▸ **Work required**
Which lines of the data below hold "subject"? Copy each of them.

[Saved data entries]

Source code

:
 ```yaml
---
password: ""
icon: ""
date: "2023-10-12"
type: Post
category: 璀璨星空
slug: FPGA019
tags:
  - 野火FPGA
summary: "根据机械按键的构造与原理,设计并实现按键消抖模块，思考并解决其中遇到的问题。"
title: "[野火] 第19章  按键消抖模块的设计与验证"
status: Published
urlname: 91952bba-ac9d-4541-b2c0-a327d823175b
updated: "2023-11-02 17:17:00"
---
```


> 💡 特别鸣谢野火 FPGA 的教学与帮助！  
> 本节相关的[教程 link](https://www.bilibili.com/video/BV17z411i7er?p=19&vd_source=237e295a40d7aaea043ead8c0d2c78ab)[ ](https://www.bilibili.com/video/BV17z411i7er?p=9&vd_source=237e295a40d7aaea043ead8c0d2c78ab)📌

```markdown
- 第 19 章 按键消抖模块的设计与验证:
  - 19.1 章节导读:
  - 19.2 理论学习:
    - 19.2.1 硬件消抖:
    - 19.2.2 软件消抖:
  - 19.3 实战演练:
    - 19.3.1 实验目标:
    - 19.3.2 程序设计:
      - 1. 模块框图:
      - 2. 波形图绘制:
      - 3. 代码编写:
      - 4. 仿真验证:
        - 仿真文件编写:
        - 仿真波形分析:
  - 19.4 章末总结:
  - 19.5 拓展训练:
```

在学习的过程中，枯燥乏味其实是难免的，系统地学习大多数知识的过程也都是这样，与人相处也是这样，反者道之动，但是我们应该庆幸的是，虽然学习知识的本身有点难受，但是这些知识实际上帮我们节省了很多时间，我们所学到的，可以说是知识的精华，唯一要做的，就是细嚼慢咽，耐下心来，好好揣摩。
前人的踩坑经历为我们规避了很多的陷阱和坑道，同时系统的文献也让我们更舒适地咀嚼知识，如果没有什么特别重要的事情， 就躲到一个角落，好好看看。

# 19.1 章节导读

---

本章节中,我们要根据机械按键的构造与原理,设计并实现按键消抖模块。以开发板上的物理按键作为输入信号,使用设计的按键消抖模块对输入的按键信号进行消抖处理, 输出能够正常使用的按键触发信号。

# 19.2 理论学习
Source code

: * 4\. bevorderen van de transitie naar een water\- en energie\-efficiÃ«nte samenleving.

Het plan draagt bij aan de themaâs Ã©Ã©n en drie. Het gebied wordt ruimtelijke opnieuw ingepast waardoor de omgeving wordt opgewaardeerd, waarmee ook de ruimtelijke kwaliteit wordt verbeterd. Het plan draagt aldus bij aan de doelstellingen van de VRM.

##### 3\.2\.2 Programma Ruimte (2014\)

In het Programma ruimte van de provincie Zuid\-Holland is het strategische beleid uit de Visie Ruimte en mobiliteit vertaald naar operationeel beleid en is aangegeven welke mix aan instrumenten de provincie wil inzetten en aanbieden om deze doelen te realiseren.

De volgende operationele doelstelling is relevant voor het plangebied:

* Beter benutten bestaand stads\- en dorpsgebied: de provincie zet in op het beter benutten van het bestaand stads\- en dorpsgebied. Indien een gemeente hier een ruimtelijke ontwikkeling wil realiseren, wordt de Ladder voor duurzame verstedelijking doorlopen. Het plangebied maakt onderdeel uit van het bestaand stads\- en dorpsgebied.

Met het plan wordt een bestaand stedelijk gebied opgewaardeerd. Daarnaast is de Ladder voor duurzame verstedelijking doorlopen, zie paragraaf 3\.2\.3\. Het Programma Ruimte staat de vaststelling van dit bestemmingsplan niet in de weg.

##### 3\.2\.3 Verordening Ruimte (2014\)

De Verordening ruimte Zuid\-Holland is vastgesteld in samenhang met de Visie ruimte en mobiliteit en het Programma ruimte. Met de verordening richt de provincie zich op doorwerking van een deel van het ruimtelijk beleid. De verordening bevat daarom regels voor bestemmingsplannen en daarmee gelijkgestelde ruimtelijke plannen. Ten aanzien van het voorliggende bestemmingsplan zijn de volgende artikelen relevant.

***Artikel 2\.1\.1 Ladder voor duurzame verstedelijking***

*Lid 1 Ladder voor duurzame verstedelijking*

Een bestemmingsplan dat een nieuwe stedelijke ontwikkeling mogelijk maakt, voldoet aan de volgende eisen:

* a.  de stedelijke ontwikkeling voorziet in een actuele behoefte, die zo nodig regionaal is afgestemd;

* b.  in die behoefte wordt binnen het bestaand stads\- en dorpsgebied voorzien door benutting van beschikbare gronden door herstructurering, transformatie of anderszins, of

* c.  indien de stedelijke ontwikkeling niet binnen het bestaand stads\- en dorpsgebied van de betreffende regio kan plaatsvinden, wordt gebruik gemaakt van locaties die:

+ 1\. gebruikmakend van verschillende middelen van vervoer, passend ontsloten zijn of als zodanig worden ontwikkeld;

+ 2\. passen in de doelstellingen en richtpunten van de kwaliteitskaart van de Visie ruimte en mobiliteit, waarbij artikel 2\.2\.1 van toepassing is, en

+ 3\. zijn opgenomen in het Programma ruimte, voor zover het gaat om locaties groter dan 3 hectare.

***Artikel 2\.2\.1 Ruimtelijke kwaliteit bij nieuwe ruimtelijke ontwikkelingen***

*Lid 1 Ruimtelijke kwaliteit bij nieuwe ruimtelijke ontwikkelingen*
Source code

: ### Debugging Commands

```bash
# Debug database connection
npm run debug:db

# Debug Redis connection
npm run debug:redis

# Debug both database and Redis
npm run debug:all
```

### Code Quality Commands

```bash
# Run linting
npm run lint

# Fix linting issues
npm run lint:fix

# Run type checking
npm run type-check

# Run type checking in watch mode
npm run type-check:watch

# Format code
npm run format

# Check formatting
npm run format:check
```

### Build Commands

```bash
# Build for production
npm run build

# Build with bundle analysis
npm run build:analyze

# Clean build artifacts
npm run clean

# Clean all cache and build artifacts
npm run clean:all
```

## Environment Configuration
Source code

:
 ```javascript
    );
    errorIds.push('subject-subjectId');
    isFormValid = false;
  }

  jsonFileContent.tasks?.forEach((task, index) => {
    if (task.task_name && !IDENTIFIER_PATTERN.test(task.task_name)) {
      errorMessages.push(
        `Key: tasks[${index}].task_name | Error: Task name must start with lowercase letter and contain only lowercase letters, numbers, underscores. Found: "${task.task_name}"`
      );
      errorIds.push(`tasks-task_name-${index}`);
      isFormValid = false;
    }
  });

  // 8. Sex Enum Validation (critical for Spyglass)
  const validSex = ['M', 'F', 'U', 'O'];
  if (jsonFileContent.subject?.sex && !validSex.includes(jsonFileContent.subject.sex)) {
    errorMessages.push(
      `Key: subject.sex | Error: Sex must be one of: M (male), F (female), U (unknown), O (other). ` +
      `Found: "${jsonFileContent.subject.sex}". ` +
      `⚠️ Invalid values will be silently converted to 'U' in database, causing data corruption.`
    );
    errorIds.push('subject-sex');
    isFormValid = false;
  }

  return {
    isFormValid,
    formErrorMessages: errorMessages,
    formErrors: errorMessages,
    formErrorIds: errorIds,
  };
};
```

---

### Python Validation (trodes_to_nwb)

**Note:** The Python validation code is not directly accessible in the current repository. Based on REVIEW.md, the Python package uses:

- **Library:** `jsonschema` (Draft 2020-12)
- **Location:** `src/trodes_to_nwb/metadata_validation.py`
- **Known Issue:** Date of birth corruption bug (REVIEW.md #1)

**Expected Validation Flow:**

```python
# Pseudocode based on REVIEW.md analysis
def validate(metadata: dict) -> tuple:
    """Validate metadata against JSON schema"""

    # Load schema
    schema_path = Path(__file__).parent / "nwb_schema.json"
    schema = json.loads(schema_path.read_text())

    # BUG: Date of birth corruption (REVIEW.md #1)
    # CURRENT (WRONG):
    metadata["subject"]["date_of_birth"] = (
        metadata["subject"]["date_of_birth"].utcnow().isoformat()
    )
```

▸ **Reply**
    errorIds.push('subject-subjectId');
  if (jsonFileContent.subject?.sex && !validSex.includes(jsonFileContent.subject.sex)) {
      `Key: subject.sex | Error: Sex must be one of: M (male), F (female), U (unknown), O (other). ` +
      `Found: "${jsonFileContent.subject.sex}". ` +
    errorIds.push('subject-sex');
    metadata["subject"]["date_of_birth"] = (
        metadata["subject"]["date_of_birth"].utcnow().isoformat()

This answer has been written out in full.